*INSTRUCTIONS FOR THE TASK*
What is needed here is a word-for-word copy of all the entries below.

__________

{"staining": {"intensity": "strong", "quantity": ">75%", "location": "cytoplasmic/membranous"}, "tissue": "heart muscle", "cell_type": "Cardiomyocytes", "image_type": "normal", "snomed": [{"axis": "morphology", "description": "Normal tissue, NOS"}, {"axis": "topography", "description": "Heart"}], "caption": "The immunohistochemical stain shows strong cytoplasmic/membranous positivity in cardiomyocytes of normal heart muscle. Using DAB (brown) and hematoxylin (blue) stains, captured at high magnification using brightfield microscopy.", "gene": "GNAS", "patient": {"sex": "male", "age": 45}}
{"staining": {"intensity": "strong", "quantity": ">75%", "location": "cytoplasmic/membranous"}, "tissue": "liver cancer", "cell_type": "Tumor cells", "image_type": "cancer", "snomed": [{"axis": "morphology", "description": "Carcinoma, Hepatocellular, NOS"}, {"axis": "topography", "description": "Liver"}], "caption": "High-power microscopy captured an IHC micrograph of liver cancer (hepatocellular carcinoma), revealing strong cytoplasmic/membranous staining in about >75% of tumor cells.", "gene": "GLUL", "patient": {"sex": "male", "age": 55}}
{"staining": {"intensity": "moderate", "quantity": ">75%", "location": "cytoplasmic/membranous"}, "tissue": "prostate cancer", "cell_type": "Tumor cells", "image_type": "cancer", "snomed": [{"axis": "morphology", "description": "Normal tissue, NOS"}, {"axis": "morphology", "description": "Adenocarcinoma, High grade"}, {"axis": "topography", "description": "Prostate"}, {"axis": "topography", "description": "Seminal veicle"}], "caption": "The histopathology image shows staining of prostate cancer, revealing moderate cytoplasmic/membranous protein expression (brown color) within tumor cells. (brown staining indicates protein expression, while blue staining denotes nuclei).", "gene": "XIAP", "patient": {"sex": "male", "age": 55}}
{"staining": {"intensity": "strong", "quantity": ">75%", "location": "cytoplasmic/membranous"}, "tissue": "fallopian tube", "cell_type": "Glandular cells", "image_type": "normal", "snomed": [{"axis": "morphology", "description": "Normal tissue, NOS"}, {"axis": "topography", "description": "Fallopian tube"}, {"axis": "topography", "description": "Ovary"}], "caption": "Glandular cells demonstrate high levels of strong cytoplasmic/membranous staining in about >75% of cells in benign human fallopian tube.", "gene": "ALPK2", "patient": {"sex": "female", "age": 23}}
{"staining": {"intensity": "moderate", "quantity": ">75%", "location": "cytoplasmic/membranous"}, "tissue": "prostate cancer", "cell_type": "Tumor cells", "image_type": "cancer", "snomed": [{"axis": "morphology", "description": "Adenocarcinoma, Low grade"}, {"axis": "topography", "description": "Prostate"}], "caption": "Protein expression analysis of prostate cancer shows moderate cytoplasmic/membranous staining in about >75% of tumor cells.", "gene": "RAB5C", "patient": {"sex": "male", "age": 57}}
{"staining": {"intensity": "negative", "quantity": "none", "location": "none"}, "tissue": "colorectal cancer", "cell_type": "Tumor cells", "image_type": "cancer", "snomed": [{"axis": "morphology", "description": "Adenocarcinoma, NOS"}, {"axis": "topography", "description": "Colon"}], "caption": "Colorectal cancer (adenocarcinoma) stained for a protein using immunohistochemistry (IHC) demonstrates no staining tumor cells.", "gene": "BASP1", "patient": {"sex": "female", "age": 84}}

__________

*COMPLETED TASK*
{"staining": {"intensity": "strong", "quantity": ">75%", "location": "cytoplasmic/membranous"}, "tissue": "heart muscle", "cell_type": "Cardiomyocytes", "image_type": "normal", "snomed": [{"axis": "morphology", "description": "Normal tissue, NOS"}, {"axis": "topography", "description": "Heart"}], "caption": "The immunohistochemical stain shows strong cytoplasmic/membranous positivity in cardiomyocytes of normal heart muscle. Using DAB (brown) and hematoxylin (blue) stains, captured at high magnification using brightfield microscopy.", "gene": "GNAS", "patient": {"sex": "male", "age": 45}}
{"staining": {"intensity": "strong", "quantity": ">75%", "location": "cytoplasmic/membranous"}, "tissue": "liver cancer", "cell_type": "Tumor cells", "image_type": "cancer", "snomed": [{"axis": "morphology", "description": "Carcinoma, Hepatocellular, NOS"}, {"axis": "topography", "description": "Liver"}], "caption": "High-power microscopy captured an IHC micrograph of liver cancer (hepatocellular carcinoma), revealing strong cytoplasmic/membranous staining in about >75% of tumor cells.", "gene": "GLUL", "patient": {"sex": "male", "age": 55}}
{"staining": {"intensity": "moderate", "quantity": ">75%", "location": "cytoplasmic/membranous"}, "tissue": "prostate cancer", "cell_type": "Tumor cells", "image_type": "cancer", "snomed": [{"axis": "morphology", "description": "Normal tissue, NOS"}, {"axis": "morphology", "description": "Adenocarcinoma, High grade"}, {"axis": "topography", "description": "Prostate"}, {"axis": "topography", "description": "Seminal veicle"}], "caption": "The histopathology image shows staining of prostate cancer, revealing moderate cytoplasmic/membranous protein expression (brown color) within tumor cells. (brown staining indicates protein expression, while blue staining denotes nuclei).", "gene": "XIAP", "patient": {"sex": "male", "age": 55}}
{"staining": {"intensity": "strong", "quantity": ">75%", "location": "cytoplasmic/membranous"}, "tissue": "fallopian tube", "cell_type": "Glandular cells", "image_type": "normal", "snomed": [{"axis": "morphology", "description": "Normal tissue, NOS"}, {"axis": "topography", "description": "Fallopian tube"}, {"axis": "topography", "description": "Ovary"}], "caption": "Glandular cells demonstrate high levels of strong cytoplasmic/membranous staining in about >75% of cells in benign human fallopian tube.", "gene": "ALPK2", "patient": {"sex": "female", "age": 23}}
{"staining": {"intensity": "moderate", "quantity": ">75%", "location": "cytoplasmic/membranous"}, "tissue": "prostate cancer", "cell_type": "Tumor cells", "image_type": "cancer", "snomed": [{"axis": "morphology", "description": "Adenocarcinoma, Low grade"}, {"axis": "topography", "description": "Prostate"}], "caption": "Protein expression analysis of prostate cancer shows moderate cytoplasmic/membranous staining in about >75% of tumor cells.", "gene": "RAB5C", "patient": {"sex": "male", "age": 57}}
{"staining": {"intensity": "negative", "quantity": "none", "location": "none"}, "tissue": "colorectal cancer", "cell_type": "Tumor cells", "image_type": "cancer", "snomed": [{"axis": "morphology", "description": "Adenocarcinoma, NOS"}, {"axis": "topography", "description": "Colon"}], "caption": "Colorectal cancer (adenocarcinoma) stained for a protein using immunohistochemistry (IHC) demonstrates no staining tumor cells.", "gene": "BASP1", "patient": {"sex": "female", "age": 84}}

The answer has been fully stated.